Figure 3. 95% Equal-Tailed and HPD Credible Intervals of Posterior Samples
The interactivity of JMP is a key benefit of the add-in. The diagnostic output of all parameters except the first is initially collapsed. This output can be opened or closed by selecting the outline boxes in the Tab. By default, a nonparametric kernel density curve is fit to the posterior samples in the histograms. However, the user can add multiple reference lines from the red triangle menu of the histogram. If needed, a partial autocorrelation or variogram summary figure can be generated from the red triangle menu of any trace plot.
The Forest Plots of Credible Intervals Tab provides two figures of 95% credible intervals for the parameters using samples from Chain 1. Figure 3 summarizes equal-tailed credible intervals of the posterior samples. Here, the lower and upper endpoints for these intervals correspond to the 2.5th and 97.5th percentiles of the samples, respectively. In addition, Figure 3 summarizes the 95% highest posterior density (HPD) credible intervals, which are the narrowest intervals covering 95% of all samples. For both plots, the mean and median sample values are summarized using circles and diamonds, respectively. Only the intervals for T_17, which corresponds to the adverse event of irritability, exclude the assumed null value of 0. If needed, the underlying statistics for these figures are a button-click away.

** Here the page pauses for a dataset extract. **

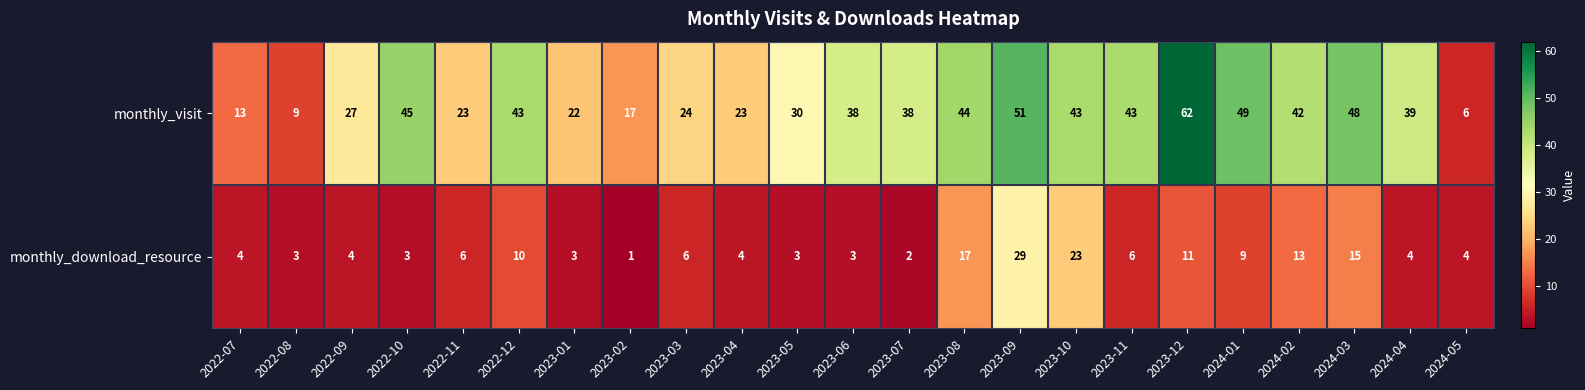

What is the difference between the monthly_visit values at 2024-02 and 2023-09?

9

Figure 4. Univariate Probability Calculator
The Univariate Posterior Probability Calculator enables the user to define probability statements for the parameters, the results of which are summarized in a table (Figure 4). Ranges can be added manually, or the sliders can be used to select limits which are restricted to the minimum and maximum values of the samples for all parameters from Chain 1.
Figure 5. Multivariate Probability Calculator
The Multivariate Posterior Probability Calculator lets the user define probability statements that consider two or more parameters simultaneously. Figure 5 illustrates this calculator using only the treatment parameters from the first five adverse events. We calculate the posterior probability that treatment has an undesirable effect (essentially each parameter greater than 0) on astenia/fatigue, fever, infection-fungal, infection-viral and malaise simultaneously as 0.1756. The multivariate calculator makes use of the JMP Data Filter to select data table rows meeting the criteria defined in the filter. Alternatively, the user can open the data table and select rows manually, or apply a function to the columns of interest. Once rows are selected, the user can push the Calculate Posterior Probability button.
Finally, while we analyzed odds ratio parameters on the log-scale, these could have easily been transformed to odds ratios using the Transform function under the Column menu.
Mehrotra, DV & Heyse, JF. (2004). “Use of the False Discovery Rate for Evaluating Clinical Safety Data.” Statistical Methods in Medical Research 13: 227-238.